The film has some terrific musical numbers, which don’t pummel the audience over the head with fast cuts and incessant noise as they do in Baz Luhrmann’s Moulin Rouge (2001).  The film focuses on a love story between teen heartthrob Vlad (Daniel Letterle), frumpy Ellen (Joanna Chilcoat) and gay Michael (Robin De Jesus), who are at Camp Ovation for different reasons, but who share their anxieties and problems with each other.  Although these potentially clichéd characters are well handled, it’s a shame that many of the other interesting youngsters that we’re introduced to earlier in the film get so little screen time in comparison.  These include Dee (Sasha Allen), who’s the focus of an excellent opening musical number, and an overzealous sports counsellor, who vainly tries to get one of the kids interested in sport.

Camp resists the temptation to indulge in ‘camp’ for easy laughs, with the musical numbers and characters treated with sincerity, and glib irony kept at bay.  The entire cast invest what could be stock characters (the jock, the ugly duckling, the gay best friend, the bitchy girl, etc.) with real emotions and believable personalities.  Even a subplot about a failed songwriter - who wallows in self-pity at his failed career and then makes a bid to redeem himself - manages to be convincing.
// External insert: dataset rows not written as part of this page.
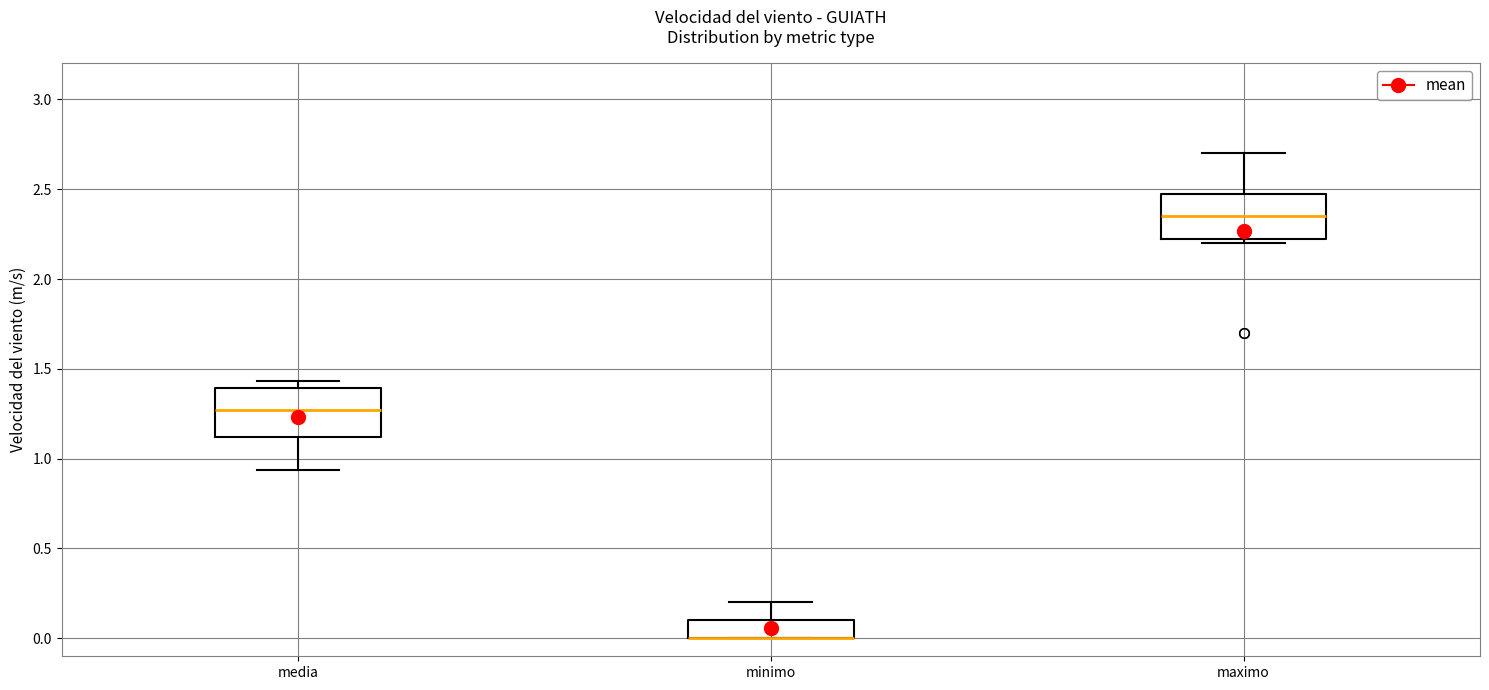

Reading left to right, read every box against the y-axis: the position of its median line, the range the box covers, and the ends of its whiskers. The values are not printed on the chart, so give them approximately, as read against the axis.

media: median 1.25, box 1.10 to 1.40, whiskers 0.95 to 1.45
minimo: median 0.00 (drawn on the box's lower edge), box 0.00 to 0.10, whiskers 0.00 to 0.20
maximo: median 2.35, box 2.25 to 2.50, whiskers 2.20 to 2.70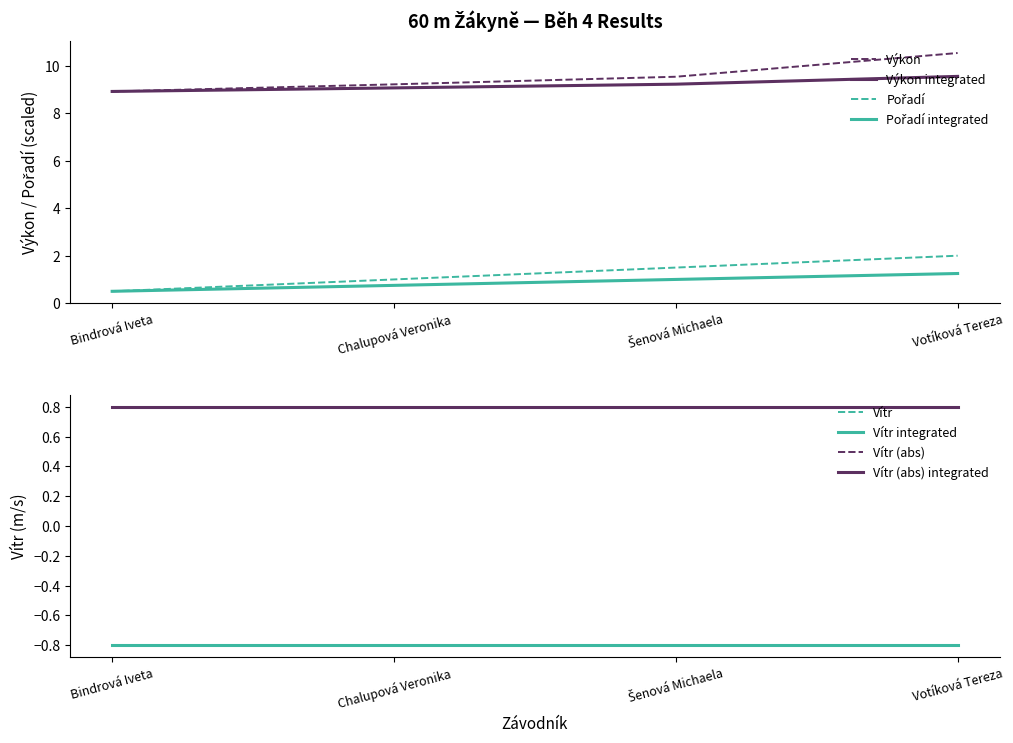

How many values in the Pořadí series are below 1?

1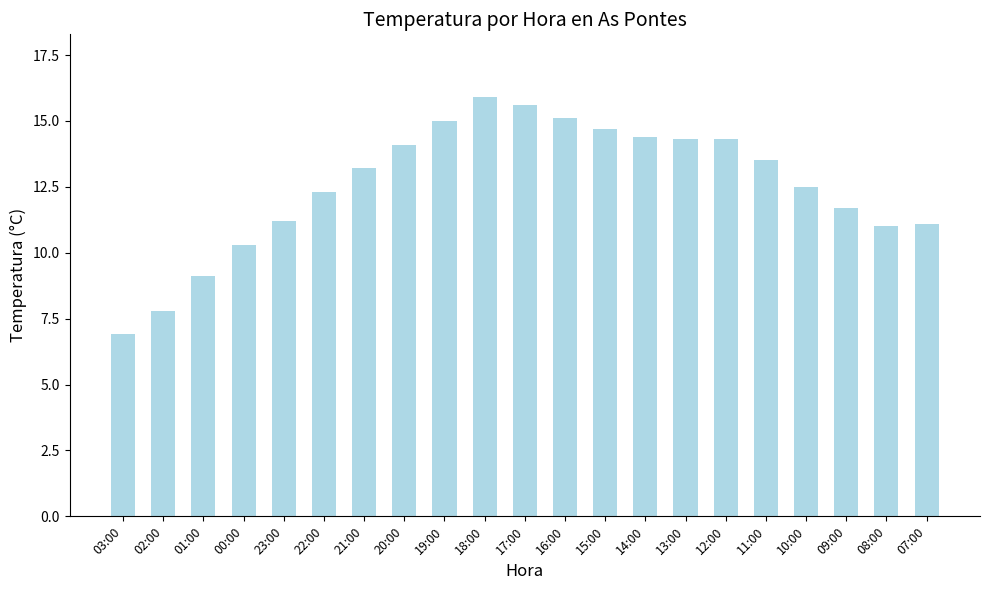

Reading left to right, what are all the values shown in this chart?

03:00=6.9	02:00=7.8	01:00=9.1	00:00=10.3	23:00=11.2	22:00=12.3	21:00=13.2	20:00=14.1	19:00=15.0	18:00=15.9	17:00=15.6	16:00=15.1	15:00=14.7	14:00=14.4	13:00=14.3	12:00=14.3	11:00=13.5	10:00=12.5	09:00=11.7	08:00=11.0	07:00=11.1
Camp has been marketed and reviewed as a teenage Fame (1980), but unlike the protagonists of Alan Parker’s film, these are younger kids who have to face up to more humdrum problems in a summer camp, and not potential stars training at a prestigious fame academy.  This film is less about being famous, and more about growing up and ‘finding your voice.’  This makes Camp sound corny, manipulative and over sentimental, when in fact it’s affecting, engaging and often very funny.